- WHAT YOU WILL DO
Print each record below precisely, with every picture left out of the copy.
[EXERCISE INPUT Boundary: Start]
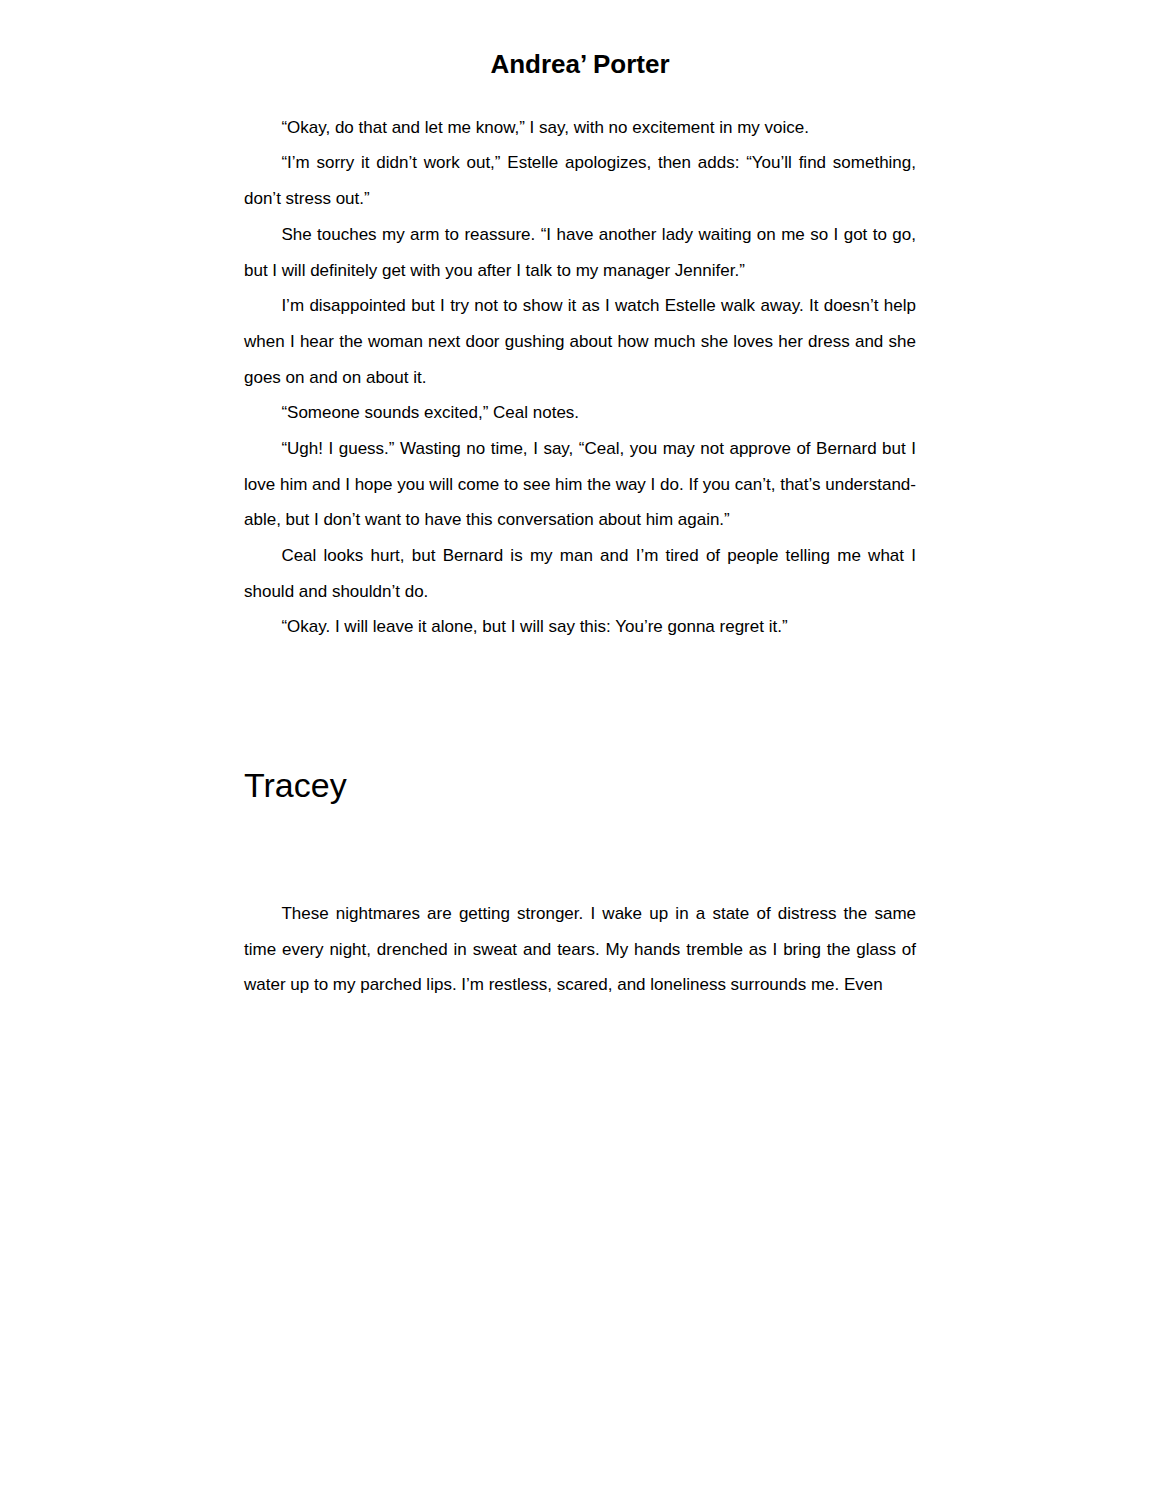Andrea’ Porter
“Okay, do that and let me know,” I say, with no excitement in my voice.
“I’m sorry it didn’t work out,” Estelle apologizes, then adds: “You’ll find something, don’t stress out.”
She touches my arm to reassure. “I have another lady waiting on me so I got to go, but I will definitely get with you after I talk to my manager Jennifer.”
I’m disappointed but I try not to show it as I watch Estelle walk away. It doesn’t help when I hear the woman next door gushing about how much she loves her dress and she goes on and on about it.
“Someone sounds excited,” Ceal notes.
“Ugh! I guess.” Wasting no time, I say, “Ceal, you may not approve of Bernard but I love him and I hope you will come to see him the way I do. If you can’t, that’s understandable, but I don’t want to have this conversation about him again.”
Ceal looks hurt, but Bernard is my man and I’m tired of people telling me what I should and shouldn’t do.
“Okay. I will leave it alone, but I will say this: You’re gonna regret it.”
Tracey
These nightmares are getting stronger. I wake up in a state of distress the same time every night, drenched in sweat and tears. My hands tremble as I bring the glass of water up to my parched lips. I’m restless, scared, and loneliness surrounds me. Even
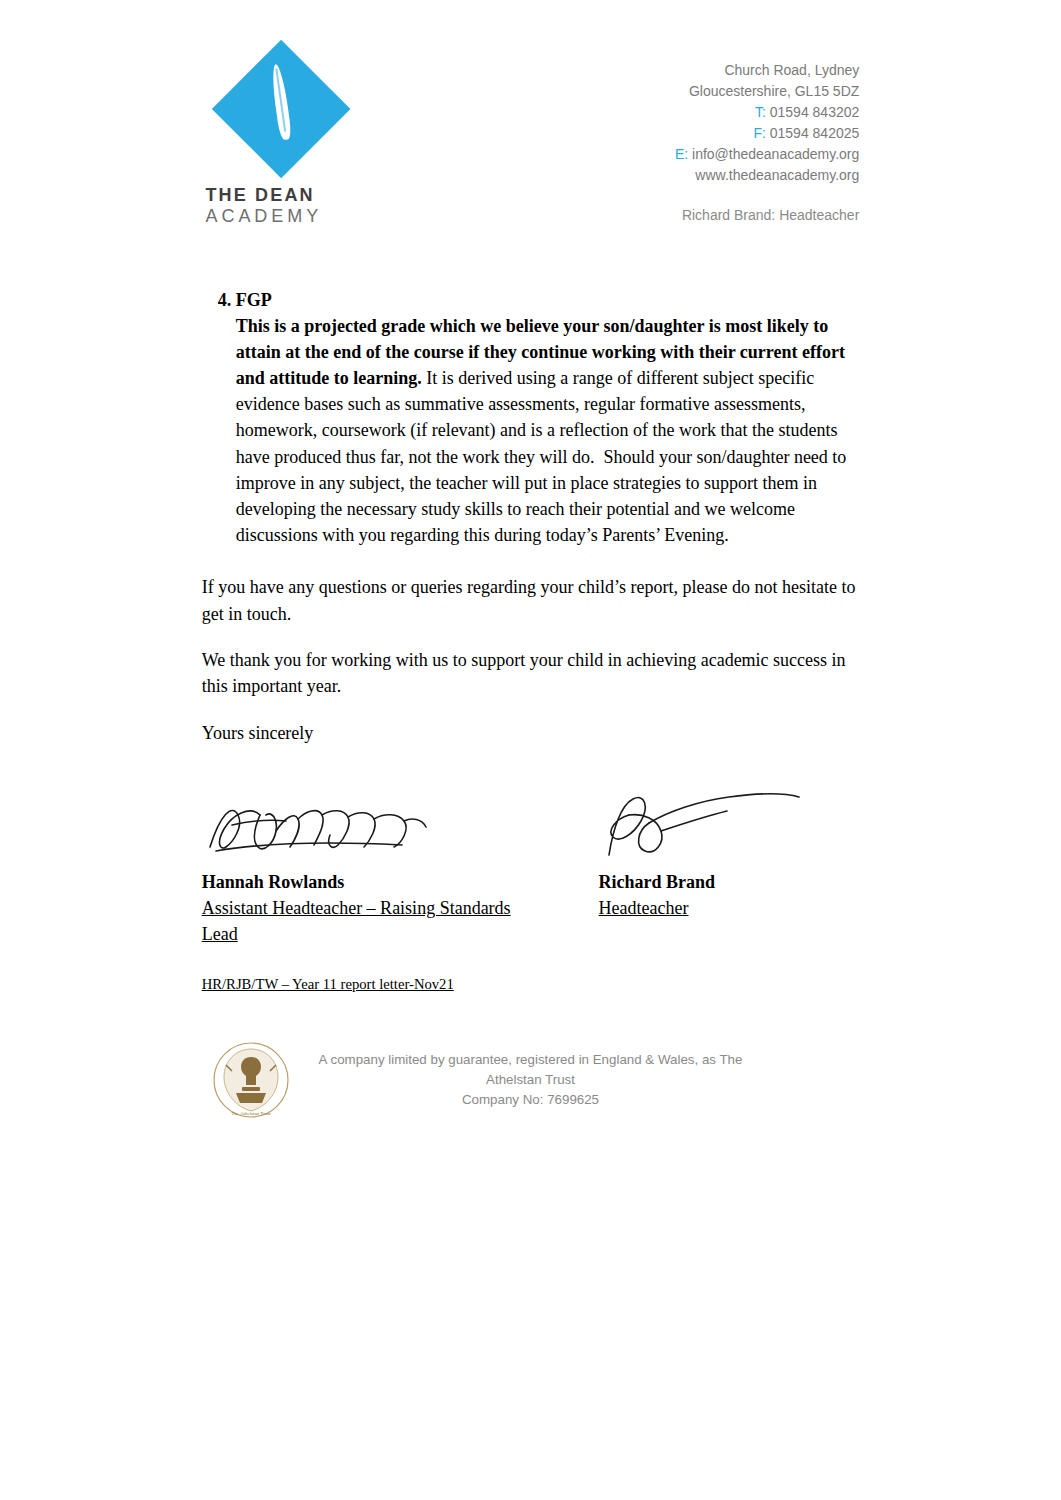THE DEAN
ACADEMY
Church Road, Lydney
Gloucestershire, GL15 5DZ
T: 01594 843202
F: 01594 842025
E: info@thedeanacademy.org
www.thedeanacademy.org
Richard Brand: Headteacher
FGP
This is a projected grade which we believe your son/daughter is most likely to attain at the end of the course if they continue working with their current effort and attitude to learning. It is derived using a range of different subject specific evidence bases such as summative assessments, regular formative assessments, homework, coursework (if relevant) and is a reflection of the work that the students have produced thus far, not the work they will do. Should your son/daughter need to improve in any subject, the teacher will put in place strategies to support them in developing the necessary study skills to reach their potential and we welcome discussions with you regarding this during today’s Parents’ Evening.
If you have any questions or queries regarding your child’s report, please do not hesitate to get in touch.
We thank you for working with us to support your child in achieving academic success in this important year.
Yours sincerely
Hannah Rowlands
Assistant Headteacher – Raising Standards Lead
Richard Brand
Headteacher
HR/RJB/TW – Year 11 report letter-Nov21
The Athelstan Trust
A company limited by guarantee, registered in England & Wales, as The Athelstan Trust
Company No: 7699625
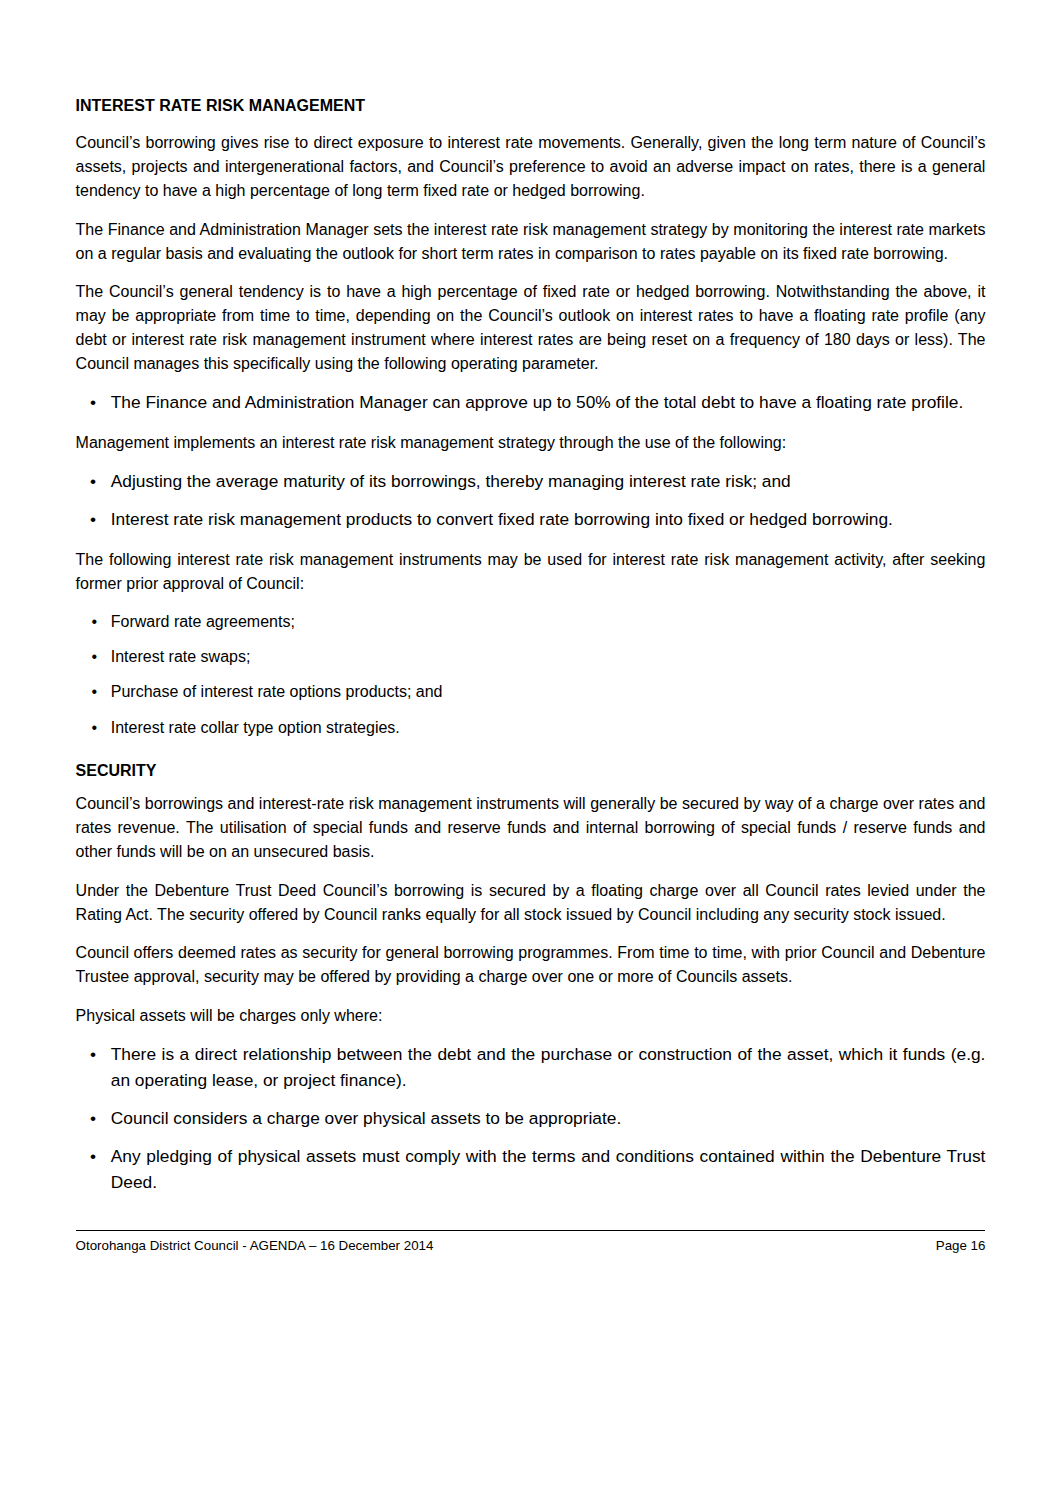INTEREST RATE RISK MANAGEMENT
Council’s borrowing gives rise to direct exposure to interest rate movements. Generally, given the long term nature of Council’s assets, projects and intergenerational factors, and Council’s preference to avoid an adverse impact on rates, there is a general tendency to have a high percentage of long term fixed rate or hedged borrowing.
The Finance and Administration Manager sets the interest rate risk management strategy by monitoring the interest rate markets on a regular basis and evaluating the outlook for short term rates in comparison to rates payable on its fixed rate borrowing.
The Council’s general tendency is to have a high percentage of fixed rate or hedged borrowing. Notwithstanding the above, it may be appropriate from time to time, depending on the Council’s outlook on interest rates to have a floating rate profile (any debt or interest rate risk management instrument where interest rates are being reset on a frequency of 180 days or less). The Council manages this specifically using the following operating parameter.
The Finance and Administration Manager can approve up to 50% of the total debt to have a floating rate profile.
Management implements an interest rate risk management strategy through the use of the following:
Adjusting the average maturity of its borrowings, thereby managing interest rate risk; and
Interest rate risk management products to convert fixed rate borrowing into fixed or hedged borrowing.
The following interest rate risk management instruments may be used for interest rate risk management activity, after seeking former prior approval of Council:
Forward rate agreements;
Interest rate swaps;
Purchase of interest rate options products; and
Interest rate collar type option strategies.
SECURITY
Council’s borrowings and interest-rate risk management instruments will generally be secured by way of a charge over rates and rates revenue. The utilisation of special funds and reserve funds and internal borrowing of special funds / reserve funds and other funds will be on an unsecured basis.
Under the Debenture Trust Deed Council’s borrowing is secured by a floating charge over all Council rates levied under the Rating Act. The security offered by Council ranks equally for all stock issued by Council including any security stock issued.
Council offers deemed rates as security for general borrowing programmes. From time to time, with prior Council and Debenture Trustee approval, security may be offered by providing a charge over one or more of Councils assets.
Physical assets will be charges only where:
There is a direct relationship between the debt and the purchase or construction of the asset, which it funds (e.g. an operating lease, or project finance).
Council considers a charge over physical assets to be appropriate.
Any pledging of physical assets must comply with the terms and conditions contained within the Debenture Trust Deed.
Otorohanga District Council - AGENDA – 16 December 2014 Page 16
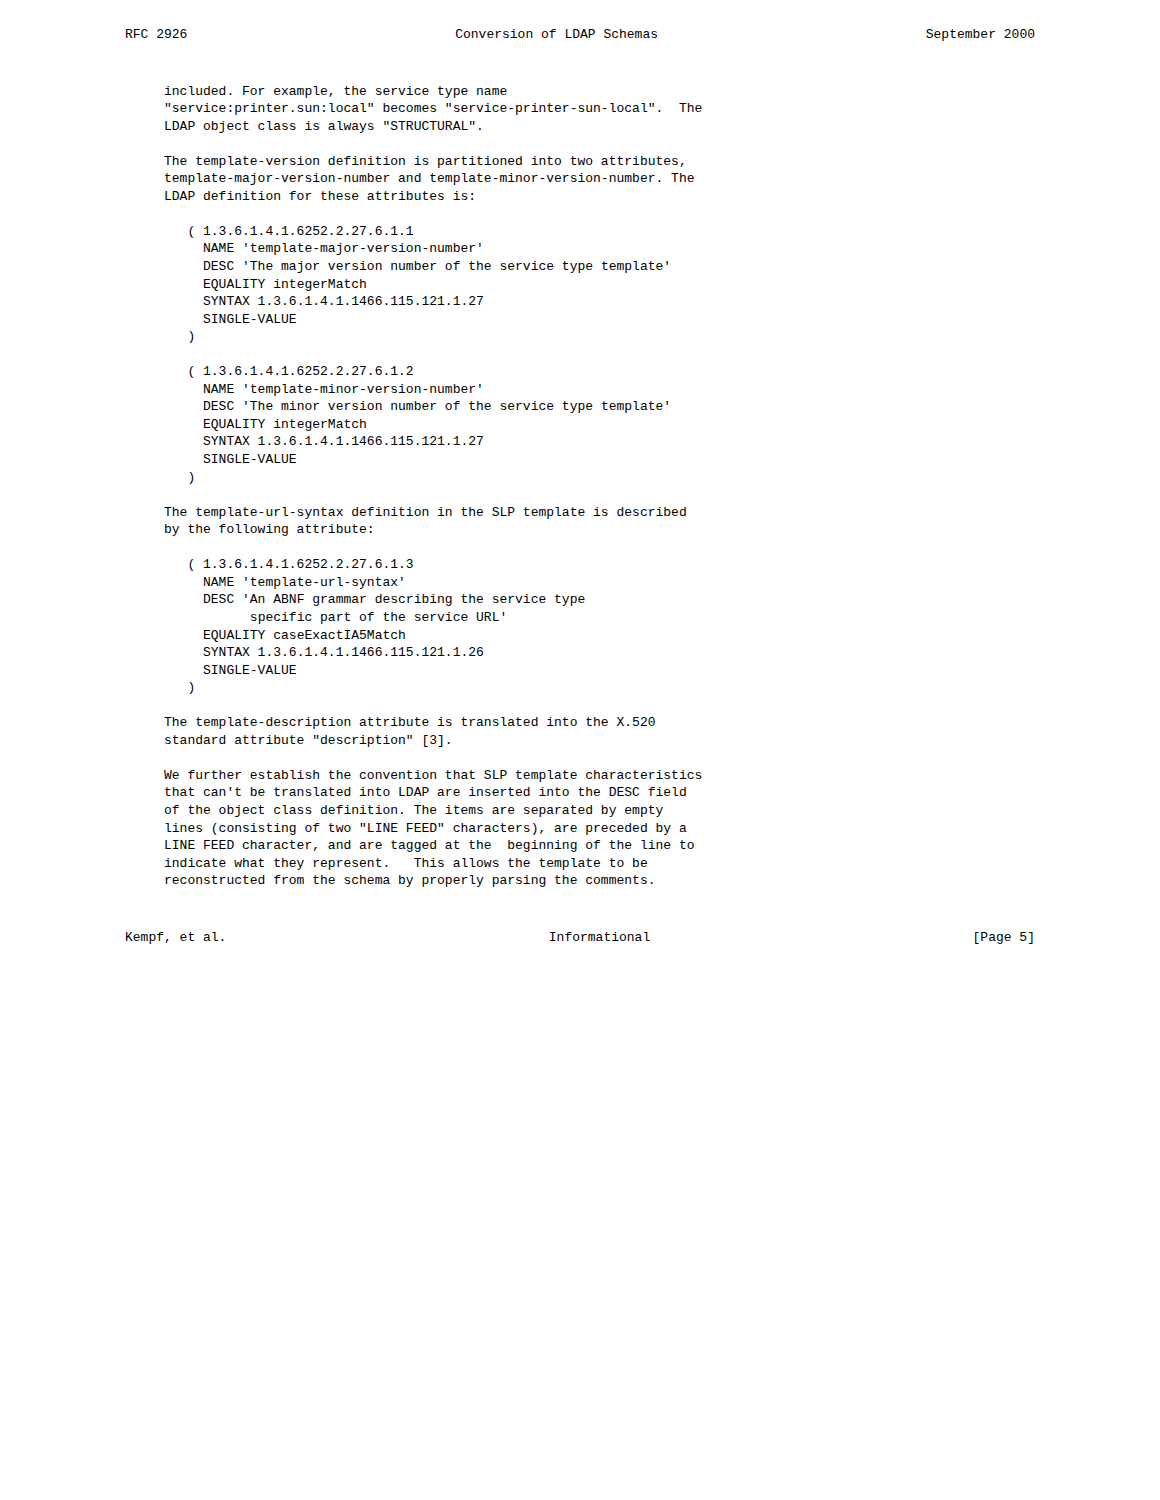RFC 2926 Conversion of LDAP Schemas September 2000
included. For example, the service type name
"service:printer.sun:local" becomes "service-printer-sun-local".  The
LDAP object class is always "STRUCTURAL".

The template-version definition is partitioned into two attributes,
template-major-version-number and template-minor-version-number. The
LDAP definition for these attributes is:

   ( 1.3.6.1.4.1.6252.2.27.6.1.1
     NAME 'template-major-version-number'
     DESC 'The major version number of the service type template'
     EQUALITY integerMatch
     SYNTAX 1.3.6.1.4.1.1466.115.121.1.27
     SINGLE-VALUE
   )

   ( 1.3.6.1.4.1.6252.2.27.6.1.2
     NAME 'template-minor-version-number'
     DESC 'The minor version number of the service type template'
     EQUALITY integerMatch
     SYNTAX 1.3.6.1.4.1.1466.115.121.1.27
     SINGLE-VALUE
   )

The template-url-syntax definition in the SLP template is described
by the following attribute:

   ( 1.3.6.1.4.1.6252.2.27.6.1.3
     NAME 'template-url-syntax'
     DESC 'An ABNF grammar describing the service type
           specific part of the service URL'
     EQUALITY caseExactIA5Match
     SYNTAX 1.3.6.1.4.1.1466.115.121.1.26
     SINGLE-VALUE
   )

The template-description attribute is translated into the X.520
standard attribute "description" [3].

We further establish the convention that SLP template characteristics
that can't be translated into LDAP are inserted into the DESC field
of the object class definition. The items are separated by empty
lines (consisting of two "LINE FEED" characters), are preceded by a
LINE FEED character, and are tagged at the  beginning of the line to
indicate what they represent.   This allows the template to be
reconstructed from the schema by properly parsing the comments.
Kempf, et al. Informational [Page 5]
[EXERCISE INPUT Boundary: End]
- OUTPUT OF THE EXERCISE
Andrea’ Porter
“Okay, do that and let me know,” I say, with no excitement in my voice.
“I’m sorry it didn’t work out,” Estelle apologizes, then adds: “You’ll find something, don’t stress out.”
She touches my arm to reassure. “I have another lady waiting on me so I got to go, but I will definitely get with you after I talk to my manager Jennifer.”
I’m disappointed but I try not to show it as I watch Estelle walk away. It doesn’t help when I hear the woman next door gushing about how much she loves her dress and she goes on and on about it.
“Someone sounds excited,” Ceal notes.
“Ugh! I guess.” Wasting no time, I say, “Ceal, you may not approve of Bernard but I love him and I hope you will come to see him the way I do. If you can’t, that’s understandable, but I don’t want to have this conversation about him again.”
Ceal looks hurt, but Bernard is my man and I’m tired of people telling me what I should and shouldn’t do.
“Okay. I will leave it alone, but I will say this: You’re gonna regret it.”
Tracey
These nightmares are getting stronger. I wake up in a state of distress the same time every night, drenched in sweat and tears. My hands tremble as I bring the glass of water up to my parched lips. I’m restless, scared, and loneliness surrounds me. Even
THE DEAN
ACADEMY
Church Road, Lydney
Gloucestershire, GL15 5DZ
T: 01594 843202
F: 01594 842025
E: info@thedeanacademy.org
www.thedeanacademy.org
Richard Brand: Headteacher
FGP
This is a projected grade which we believe your son/daughter is most likely to attain at the end of the course if they continue working with their current effort and attitude to learning. It is derived using a range of different subject specific evidence bases such as summative assessments, regular formative assessments, homework, coursework (if relevant) and is a reflection of the work that the students have produced thus far, not the work they will do. Should your son/daughter need to improve in any subject, the teacher will put in place strategies to support them in developing the necessary study skills to reach their potential and we welcome discussions with you regarding this during today’s Parents’ Evening.
If you have any questions or queries regarding your child’s report, please do not hesitate to get in touch.
We thank you for working with us to support your child in achieving academic success in this important year.
Yours sincerely
Hannah Rowlands
Assistant Headteacher – Raising Standards Lead
Richard Brand
Headteacher
HR/RJB/TW – Year 11 report letter-Nov21
The Athelstan Trust
A company limited by guarantee, registered in England & Wales, as The Athelstan Trust
Company No: 7699625
INTEREST RATE RISK MANAGEMENT
Council’s borrowing gives rise to direct exposure to interest rate movements. Generally, given the long term nature of Council’s assets, projects and intergenerational factors, and Council’s preference to avoid an adverse impact on rates, there is a general tendency to have a high percentage of long term fixed rate or hedged borrowing.
The Finance and Administration Manager sets the interest rate risk management strategy by monitoring the interest rate markets on a regular basis and evaluating the outlook for short term rates in comparison to rates payable on its fixed rate borrowing.
The Council’s general tendency is to have a high percentage of fixed rate or hedged borrowing. Notwithstanding the above, it may be appropriate from time to time, depending on the Council’s outlook on interest rates to have a floating rate profile (any debt or interest rate risk management instrument where interest rates are being reset on a frequency of 180 days or less). The Council manages this specifically using the following operating parameter.
The Finance and Administration Manager can approve up to 50% of the total debt to have a floating rate profile.
Management implements an interest rate risk management strategy through the use of the following:
Adjusting the average maturity of its borrowings, thereby managing interest rate risk; and
Interest rate risk management products to convert fixed rate borrowing into fixed or hedged borrowing.
The following interest rate risk management instruments may be used for interest rate risk management activity, after seeking former prior approval of Council:
Forward rate agreements;
Interest rate swaps;
Purchase of interest rate options products; and
Interest rate collar type option strategies.
SECURITY
Council’s borrowings and interest-rate risk management instruments will generally be secured by way of a charge over rates and rates revenue. The utilisation of special funds and reserve funds and internal borrowing of special funds / reserve funds and other funds will be on an unsecured basis.
Under the Debenture Trust Deed Council’s borrowing is secured by a floating charge over all Council rates levied under the Rating Act. The security offered by Council ranks equally for all stock issued by Council including any security stock issued.
Council offers deemed rates as security for general borrowing programmes. From time to time, with prior Council and Debenture Trustee approval, security may be offered by providing a charge over one or more of Councils assets.
Physical assets will be charges only where:
There is a direct relationship between the debt and the purchase or construction of the asset, which it funds (e.g. an operating lease, or project finance).
Council considers a charge over physical assets to be appropriate.
Any pledging of physical assets must comply with the terms and conditions contained within the Debenture Trust Deed.
Otorohanga District Council - AGENDA – 16 December 2014 Page 16
RFC 2926 Conversion of LDAP Schemas September 2000
included. For example, the service type name
"service:printer.sun:local" becomes "service-printer-sun-local".  The
LDAP object class is always "STRUCTURAL".

The template-version definition is partitioned into two attributes,
template-major-version-number and template-minor-version-number. The
LDAP definition for these attributes is:

   ( 1.3.6.1.4.1.6252.2.27.6.1.1
     NAME 'template-major-version-number'
     DESC 'The major version number of the service type template'
     EQUALITY integerMatch
     SYNTAX 1.3.6.1.4.1.1466.115.121.1.27
     SINGLE-VALUE
   )

   ( 1.3.6.1.4.1.6252.2.27.6.1.2
     NAME 'template-minor-version-number'
     DESC 'The minor version number of the service type template'
     EQUALITY integerMatch
     SYNTAX 1.3.6.1.4.1.1466.115.121.1.27
     SINGLE-VALUE
   )

The template-url-syntax definition in the SLP template is described
by the following attribute:

   ( 1.3.6.1.4.1.6252.2.27.6.1.3
     NAME 'template-url-syntax'
     DESC 'An ABNF grammar describing the service type
           specific part of the service URL'
     EQUALITY caseExactIA5Match
     SYNTAX 1.3.6.1.4.1.1466.115.121.1.26
     SINGLE-VALUE
   )

The template-description attribute is translated into the X.520
standard attribute "description" [3].

We further establish the convention that SLP template characteristics
that can't be translated into LDAP are inserted into the DESC field
of the object class definition. The items are separated by empty
lines (consisting of two "LINE FEED" characters), are preceded by a
LINE FEED character, and are tagged at the  beginning of the line to
indicate what they represent.   This allows the template to be
reconstructed from the schema by properly parsing the comments.
Kempf, et al. Informational [Page 5]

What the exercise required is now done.